A CCEE divide o Sistema Interligado Nacional em quatro submercados, cada um com Preço de Liquidação das Diferenças (PLD) próprio, oferta de geração distinta e regras específicas de transmissão. Ignorar essa estrutura é fonte recorrente de surpresas em fatura.
Os 4 submercados
Sudeste / Centro-Oeste — SE/CO
O maior em volume. Inclui SP, MG, RJ, ES, GO, MT, MS, DF, TO, AC e RO. Concentra mais de 60% da carga do SIN. Tem oferta diversificada (hidrelétrica, térmica, eólica, solar) e o maior número de comercializadoras ativas — o que se traduz em maior competição contratual para o consumidor.
Sul — S
Paraná, Santa Catarina e Rio Grande do Sul. Submercado historicamente exportador de energia (parque hidrelétrico relevante: Itaipu, Salto Caxias, Itá, Machadinho). Oferece preços competitivos no atacado, especialmente em anos de boa hidrologia, mas tem risco de submercado elevado em períodos secos quando precisa importar.
Nordeste — NE
Bahia, Pernambuco, Ceará, Maranhão, Piauí, Rio Grande do Norte, Paraíba, Alagoas e Sergipe. O grande vetor eólico e solar do Brasil. Mais de 90% da capacidade eólica e solar instalada do país está aqui. PLD historicamente baixo em horas de pico solar/eólico — oportunidade real para contratos PPA com fontes incentivadas.
Norte — N
Amazonas, Pará, Amapá e Roraima. Fortemente dependente de Belo Monte e Tucuruí. Submercado com restrições de transmissão e menor competição contratual. Custos logísticos e regulatórios próprios.
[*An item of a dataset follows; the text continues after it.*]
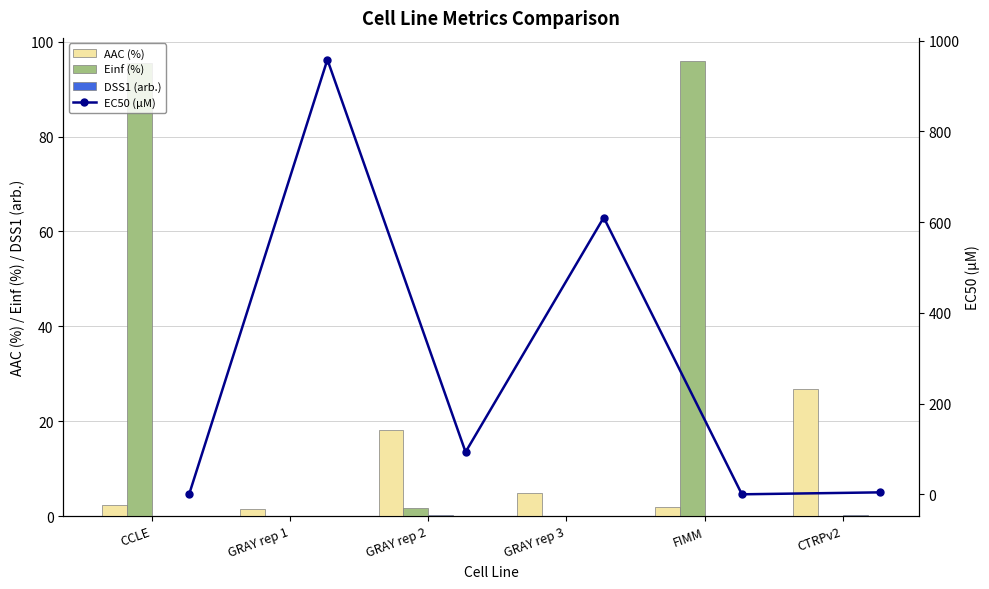

Does the chart contain any negative values?

No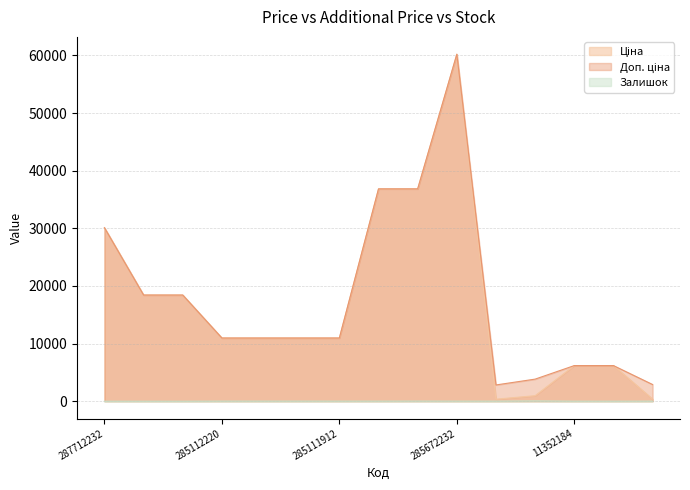

At which label does Залишок reach its minimum?

287712232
Por que isso importa no contrato
1. Risco de submercado
Quando o PLD do seu submercado descola do PLD do submercado onde o gerador está, surge a diferença de preço — e contratos mal-estruturados deixam essa diferença para o consumidor. Em meses de descolamento, isso pode representar 5% a 15% extra na fatura.
Cláusulas que mitigam:
- Indexação combinada (PLD do consumo + PLD da geração)
- Hedge contratual via mecanismo de redução de compulsoriedade (MRE)
- Volume de contrato com flexibilidade upper/lower band
2. PLD horário desde 2021
Desde 2021, o PLD é calculado horariamente (não mais semanalmente). Isso muda profundamente a economia de carga sazonal — empresas com consumo concentrado em horário fora-ponta extraem mais valor do mercado livre, mas precisam de contrato que não capture esse benefício para o gerador.
3. Limites de PLD em 2026
Os limites superior e inferior do PLD são revisados pela ANEEL. Para 2026, as projeções consolidadas indicam:
- Limite superior: ≈ R$ 700/MWh
- Limite inferior: ≈ R$ 60/MWh
Em períodos de hidrologia ruim, o PLD encosta no teto e qualquer exposição a spot vira problema de caixa.
O que olhamos antes de recomendar um contrato
Cruzamos quatro variáveis para cada empresa:
- Submercado de consumo — onde a UC está
- Submercado da geração disponível — qual fornecedor oferece o melhor preço sem expor a risco de submercado
- Perfil de carga horário — base ou peak, ponta ou fora-ponta
- Sazonalidade — variação mensal típica do consumo
A partir dessa matriz, eliminamos contratos que parecem baratos no preço final mas escondem risco de submercado embutido. É a parte do trabalho que não aparece em uma cotação por kWh — e é onde mora a diferença entre uma economia de 25% e uma de 40%.